_TRY IT:_ Each line of the data is to be output verbatim, with the images removed.

Saved entries:
☆ ☆ ☆ ☆

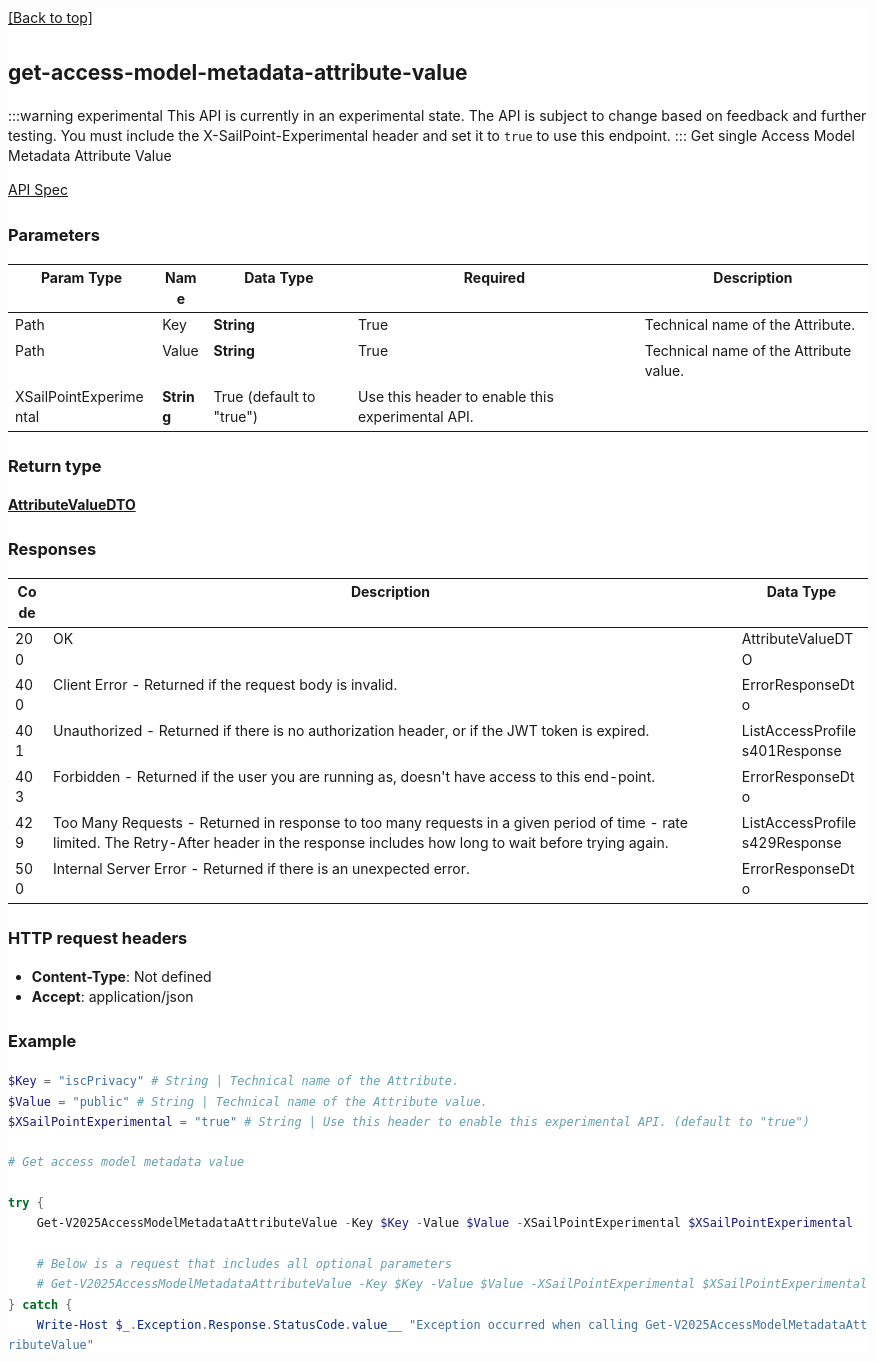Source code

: [[Back to top]](#)

## get-access-model-metadata-attribute-value

:::warning experimental This API is currently in an experimental state. The API is subject to change based on feedback and further testing. You must include the X-SailPoint-Experimental header and set it to `true` to use this endpoint. ::: Get single Access Model Metadata Attribute Value

[API Spec](https://developer.sailpoint.com/docs/api/v2025/get-access-model-metadata-attribute-value)

### Parameters

| Param Type | Name | Data Type | Required | Description |
| --- | --- | --- | --- | --- |
| Path | Key | **String** | True | Technical name of the Attribute. |
| Path | Value | **String** | True | Technical name of the Attribute value. |
| XSailPointExperimental | **String** | True (default to "true") | Use this header to enable this experimental API. |

### Return type

[**AttributeValueDTO**](../models/attribute-value-dto)

### Responses

| Code | Description | Data Type |
| --- | --- | --- |
| 200 | OK | AttributeValueDTO |
| 400 | Client Error - Returned if the request body is invalid. | ErrorResponseDto |
| 401 | Unauthorized - Returned if there is no authorization header, or if the JWT token is expired. | ListAccessProfiles401Response |
| 403 | Forbidden - Returned if the user you are running as, doesn&#39;t have access to this end-point. | ErrorResponseDto |
| 429 | Too Many Requests - Returned in response to too many requests in a given period of time - rate limited. The Retry-After header in the response includes how long to wait before trying again. | ListAccessProfiles429Response |
| 500 | Internal Server Error - Returned if there is an unexpected error. | ErrorResponseDto |

### HTTP request headers

- **Content-Type**: Not defined
- **Accept**: application/json

### Example

```powershell
$Key = "iscPrivacy" # String | Technical name of the Attribute.
$Value = "public" # String | Technical name of the Attribute value.
$XSailPointExperimental = "true" # String | Use this header to enable this experimental API. (default to "true")

# Get access model metadata value

try {
    Get-V2025AccessModelMetadataAttributeValue -Key $Key -Value $Value -XSailPointExperimental $XSailPointExperimental

    # Below is a request that includes all optional parameters
    # Get-V2025AccessModelMetadataAttributeValue -Key $Key -Value $Value -XSailPointExperimental $XSailPointExperimental
} catch {
    Write-Host $_.Exception.Response.StatusCode.value__ "Exception occurred when calling Get-V2025AccessModelMetadataAttributeValue"
```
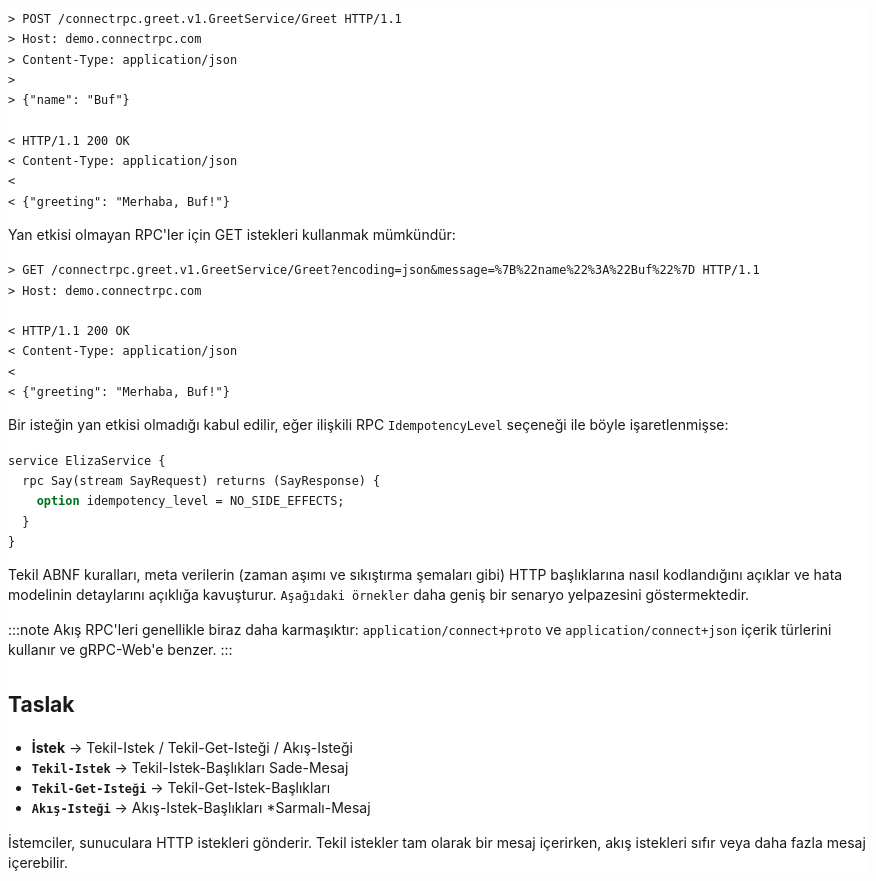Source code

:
 ```
> POST /connectrpc.greet.v1.GreetService/Greet HTTP/1.1
> Host: demo.connectrpc.com
> Content-Type: application/json
>
> {"name": "Buf"}

< HTTP/1.1 200 OK
< Content-Type: application/json
<
< {"greeting": "Merhaba, Buf!"}
```

Yan etkisi olmayan RPC'ler için GET istekleri kullanmak mümkündür:

```
> GET /connectrpc.greet.v1.GreetService/Greet?encoding=json&message=%7B%22name%22%3A%22Buf%22%7D HTTP/1.1
> Host: demo.connectrpc.com

< HTTP/1.1 200 OK
< Content-Type: application/json
<
< {"greeting": "Merhaba, Buf!"}
```

Bir isteğin yan etkisi olmadığı kabul edilir, eğer ilişkili RPC `IdempotencyLevel` seçeneği ile böyle işaretlenmişse:

```protobuf
service ElizaService {
  rpc Say(stream SayRequest) returns (SayResponse) {
    option idempotency_level = NO_SIDE_EFFECTS;
  }
}
```

Tekil ABNF kuralları, meta verilerin (zaman aşımı ve sıkıştırma şemaları gibi) HTTP başlıklarına nasıl kodlandığını açıklar ve hata modelinin detaylarını açıklığa kavuşturur. `Aşağıdaki örnekler` daha geniş bir senaryo yelpazesini göstermektedir.

:::note
Akış RPC'leri genellikle biraz daha karmaşıktır: `application/connect+proto` ve `application/connect+json` içerik türlerini kullanır ve gRPC-Web'e benzer.
:::

## Taslak

* **İstek** &rarr; Tekil-Istek / Tekil-Get-Isteği / Akış-Isteği
* **`Tekil-Istek`** &rarr; Tekil-Istek-Başlıkları Sade-Mesaj
* **`Tekil-Get-Isteği`** &rarr; Tekil-Get-Istek-Başlıkları
* **`Akış-Isteği`** &rarr; Akış-Istek-Başlıkları *Sarmalı-Mesaj

İstemciler, sunuculara HTTP istekleri gönderir. Tekil istekler tam olarak bir mesaj içerirken, akış istekleri sıfır veya daha fazla mesaj içerebilir.
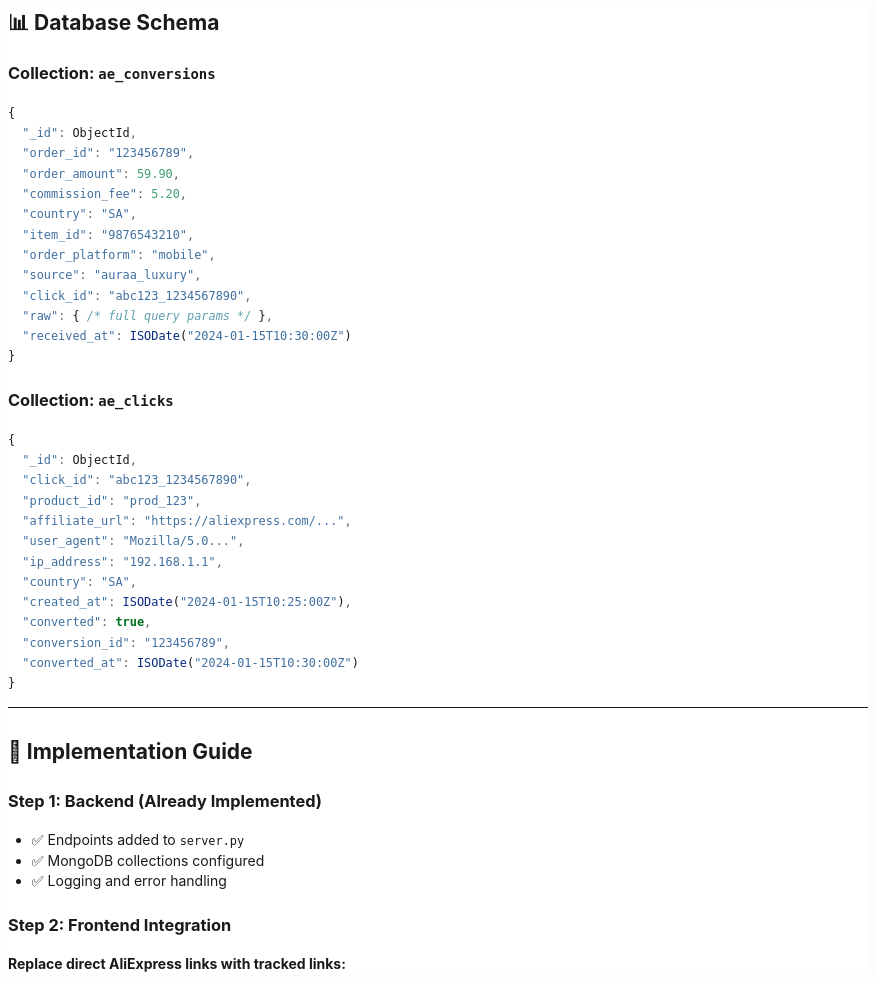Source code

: 
## 📊 Database Schema

### Collection: `ae_conversions`

```javascript
{
  "_id": ObjectId,
  "order_id": "123456789",
  "order_amount": 59.90,
  "commission_fee": 5.20,
  "country": "SA",
  "item_id": "9876543210",
  "order_platform": "mobile",
  "source": "auraa_luxury",
  "click_id": "abc123_1234567890",
  "raw": { /* full query params */ },
  "received_at": ISODate("2024-01-15T10:30:00Z")
}
```

### Collection: `ae_clicks`

```javascript
{
  "_id": ObjectId,
  "click_id": "abc123_1234567890",
  "product_id": "prod_123",
  "affiliate_url": "https://aliexpress.com/...",
  "user_agent": "Mozilla/5.0...",
  "ip_address": "192.168.1.1",
  "country": "SA",
  "created_at": ISODate("2024-01-15T10:25:00Z"),
  "converted": true,
  "conversion_id": "123456789",
  "converted_at": ISODate("2024-01-15T10:30:00Z")
}
```

---

## 🚀 Implementation Guide

### Step 1: Backend (Already Implemented)
- ✅ Endpoints added to `server.py`
- ✅ MongoDB collections configured
- ✅ Logging and error handling

### Step 2: Frontend Integration

**Replace direct AliExpress links with tracked links:**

☆ ☆ ☆ ☆

_ANSWER FOR THE TASK:_
Source code

: [[Back to top]](#)

## get-access-model-metadata-attribute-value

:::warning experimental This API is currently in an experimental state. The API is subject to change based on feedback and further testing. You must include the X-SailPoint-Experimental header and set it to `true` to use this endpoint. ::: Get single Access Model Metadata Attribute Value

[API Spec](https://developer.sailpoint.com/docs/api/v2025/get-access-model-metadata-attribute-value)

### Parameters

| Param Type | Name | Data Type | Required | Description |
| --- | --- | --- | --- | --- |
| Path | Key | **String** | True | Technical name of the Attribute. |
| Path | Value | **String** | True | Technical name of the Attribute value. |
| XSailPointExperimental | **String** | True (default to "true") | Use this header to enable this experimental API. |

### Return type

[**AttributeValueDTO**](../models/attribute-value-dto)

### Responses

| Code | Description | Data Type |
| --- | --- | --- |
| 200 | OK | AttributeValueDTO |
| 400 | Client Error - Returned if the request body is invalid. | ErrorResponseDto |
| 401 | Unauthorized - Returned if there is no authorization header, or if the JWT token is expired. | ListAccessProfiles401Response |
| 403 | Forbidden - Returned if the user you are running as, doesn&#39;t have access to this end-point. | ErrorResponseDto |
| 429 | Too Many Requests - Returned in response to too many requests in a given period of time - rate limited. The Retry-After header in the response includes how long to wait before trying again. | ListAccessProfiles429Response |
| 500 | Internal Server Error - Returned if there is an unexpected error. | ErrorResponseDto |

### HTTP request headers

- **Content-Type**: Not defined
- **Accept**: application/json

### Example

```powershell
$Key = "iscPrivacy" # String | Technical name of the Attribute.
$Value = "public" # String | Technical name of the Attribute value.
$XSailPointExperimental = "true" # String | Use this header to enable this experimental API. (default to "true")

# Get access model metadata value

try {
    Get-V2025AccessModelMetadataAttributeValue -Key $Key -Value $Value -XSailPointExperimental $XSailPointExperimental

    # Below is a request that includes all optional parameters
    # Get-V2025AccessModelMetadataAttributeValue -Key $Key -Value $Value -XSailPointExperimental $XSailPointExperimental
} catch {
    Write-Host $_.Exception.Response.StatusCode.value__ "Exception occurred when calling Get-V2025AccessModelMetadataAttributeValue"
```
Source code

:
 ```
> POST /connectrpc.greet.v1.GreetService/Greet HTTP/1.1
> Host: demo.connectrpc.com
> Content-Type: application/json
>
> {"name": "Buf"}

< HTTP/1.1 200 OK
< Content-Type: application/json
<
< {"greeting": "Merhaba, Buf!"}
```

Yan etkisi olmayan RPC'ler için GET istekleri kullanmak mümkündür:

```
> GET /connectrpc.greet.v1.GreetService/Greet?encoding=json&message=%7B%22name%22%3A%22Buf%22%7D HTTP/1.1
> Host: demo.connectrpc.com

< HTTP/1.1 200 OK
< Content-Type: application/json
<
< {"greeting": "Merhaba, Buf!"}
```

Bir isteğin yan etkisi olmadığı kabul edilir, eğer ilişkili RPC `IdempotencyLevel` seçeneği ile böyle işaretlenmişse:

```protobuf
service ElizaService {
  rpc Say(stream SayRequest) returns (SayResponse) {
    option idempotency_level = NO_SIDE_EFFECTS;
  }
}
```

Tekil ABNF kuralları, meta verilerin (zaman aşımı ve sıkıştırma şemaları gibi) HTTP başlıklarına nasıl kodlandığını açıklar ve hata modelinin detaylarını açıklığa kavuşturur. `Aşağıdaki örnekler` daha geniş bir senaryo yelpazesini göstermektedir.

:::note
Akış RPC'leri genellikle biraz daha karmaşıktır: `application/connect+proto` ve `application/connect+json` içerik türlerini kullanır ve gRPC-Web'e benzer.
:::

## Taslak

* **İstek** &rarr; Tekil-Istek / Tekil-Get-Isteği / Akış-Isteği
* **`Tekil-Istek`** &rarr; Tekil-Istek-Başlıkları Sade-Mesaj
* **`Tekil-Get-Isteği`** &rarr; Tekil-Get-Istek-Başlıkları
* **`Akış-Isteği`** &rarr; Akış-Istek-Başlıkları *Sarmalı-Mesaj

İstemciler, sunuculara HTTP istekleri gönderir. Tekil istekler tam olarak bir mesaj içerirken, akış istekleri sıfır veya daha fazla mesaj içerebilir.
Source code

: 
## 📊 Database Schema

### Collection: `ae_conversions`

```javascript
{
  "_id": ObjectId,
  "order_id": "123456789",
  "order_amount": 59.90,
  "commission_fee": 5.20,
  "country": "SA",
  "item_id": "9876543210",
  "order_platform": "mobile",
  "source": "auraa_luxury",
  "click_id": "abc123_1234567890",
  "raw": { /* full query params */ },
  "received_at": ISODate("2024-01-15T10:30:00Z")
}
```

### Collection: `ae_clicks`

```javascript
{
  "_id": ObjectId,
  "click_id": "abc123_1234567890",
  "product_id": "prod_123",
  "affiliate_url": "https://aliexpress.com/...",
  "user_agent": "Mozilla/5.0...",
  "ip_address": "192.168.1.1",
  "country": "SA",
  "created_at": ISODate("2024-01-15T10:25:00Z"),
  "converted": true,
  "conversion_id": "123456789",
  "converted_at": ISODate("2024-01-15T10:30:00Z")
}
```

---

## 🚀 Implementation Guide

### Step 1: Backend (Already Implemented)
- ✅ Endpoints added to `server.py`
- ✅ MongoDB collections configured
- ✅ Logging and error handling

### Step 2: Frontend Integration

**Replace direct AliExpress links with tracked links:**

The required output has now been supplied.